### Task to carry out
An exact copy is needed of each line from the one including "index dip: (530, 130)" through the last line of the entries, both ends counted, with nothing added.

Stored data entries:

★ ★ ★ ★ ★

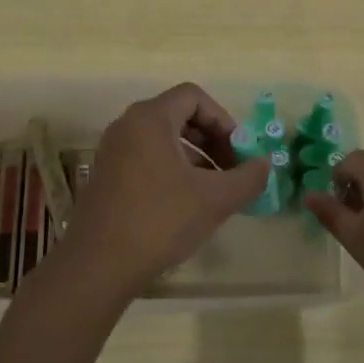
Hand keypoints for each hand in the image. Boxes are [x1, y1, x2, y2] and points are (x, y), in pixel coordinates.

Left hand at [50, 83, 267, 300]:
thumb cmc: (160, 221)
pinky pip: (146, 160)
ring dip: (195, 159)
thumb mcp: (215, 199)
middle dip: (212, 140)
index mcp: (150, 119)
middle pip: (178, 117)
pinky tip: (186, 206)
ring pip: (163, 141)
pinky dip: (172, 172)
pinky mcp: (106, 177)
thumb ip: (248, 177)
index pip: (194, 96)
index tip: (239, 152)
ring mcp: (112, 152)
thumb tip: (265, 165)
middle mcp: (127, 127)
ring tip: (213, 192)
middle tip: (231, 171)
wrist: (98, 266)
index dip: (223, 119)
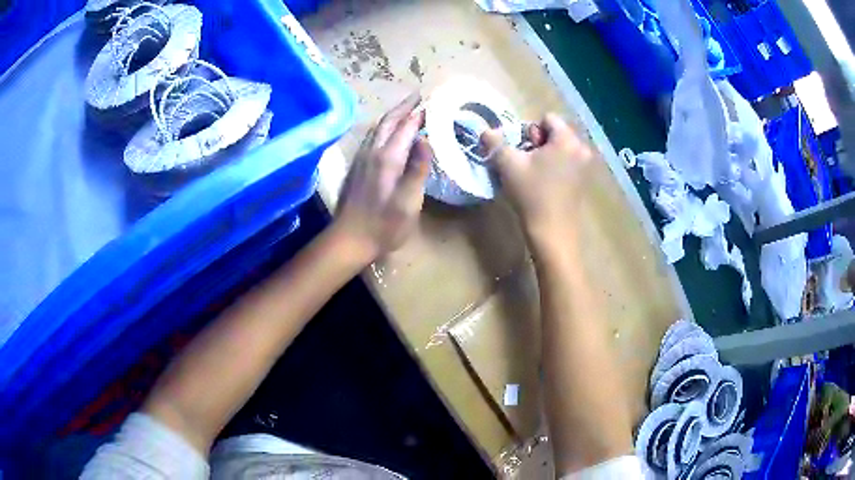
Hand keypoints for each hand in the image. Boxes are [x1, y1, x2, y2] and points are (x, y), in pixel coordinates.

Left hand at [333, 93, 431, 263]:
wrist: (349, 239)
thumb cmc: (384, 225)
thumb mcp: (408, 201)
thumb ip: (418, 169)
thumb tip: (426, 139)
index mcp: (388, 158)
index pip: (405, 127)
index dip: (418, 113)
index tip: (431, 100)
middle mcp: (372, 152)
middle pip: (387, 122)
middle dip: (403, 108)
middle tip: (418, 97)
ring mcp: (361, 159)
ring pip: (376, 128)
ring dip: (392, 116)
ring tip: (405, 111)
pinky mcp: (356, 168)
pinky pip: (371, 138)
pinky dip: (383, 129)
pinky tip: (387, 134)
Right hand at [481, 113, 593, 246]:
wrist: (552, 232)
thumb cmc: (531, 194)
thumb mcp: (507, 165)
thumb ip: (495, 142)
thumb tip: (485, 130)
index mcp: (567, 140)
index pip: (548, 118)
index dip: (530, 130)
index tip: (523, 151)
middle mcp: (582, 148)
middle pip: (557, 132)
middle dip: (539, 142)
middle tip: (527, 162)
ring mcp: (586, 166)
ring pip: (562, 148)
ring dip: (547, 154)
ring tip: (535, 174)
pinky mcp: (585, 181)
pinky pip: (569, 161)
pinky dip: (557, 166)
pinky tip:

★ ★ ★ ★ ★

### Reply
index dip: (530, 130)
index tip: (523, 151)
middle mcp: (582, 148)
middle pip: (557, 132)
middle dip: (539, 142)
middle tip: (527, 162)
ring mcp: (586, 166)
ring pip: (562, 148)
ring dip: (547, 154)
ring tip: (535, 174)
pinky mcp: (585, 181)
pinky pip: (569, 161)
pinky dip: (557, 166)
pinky tip:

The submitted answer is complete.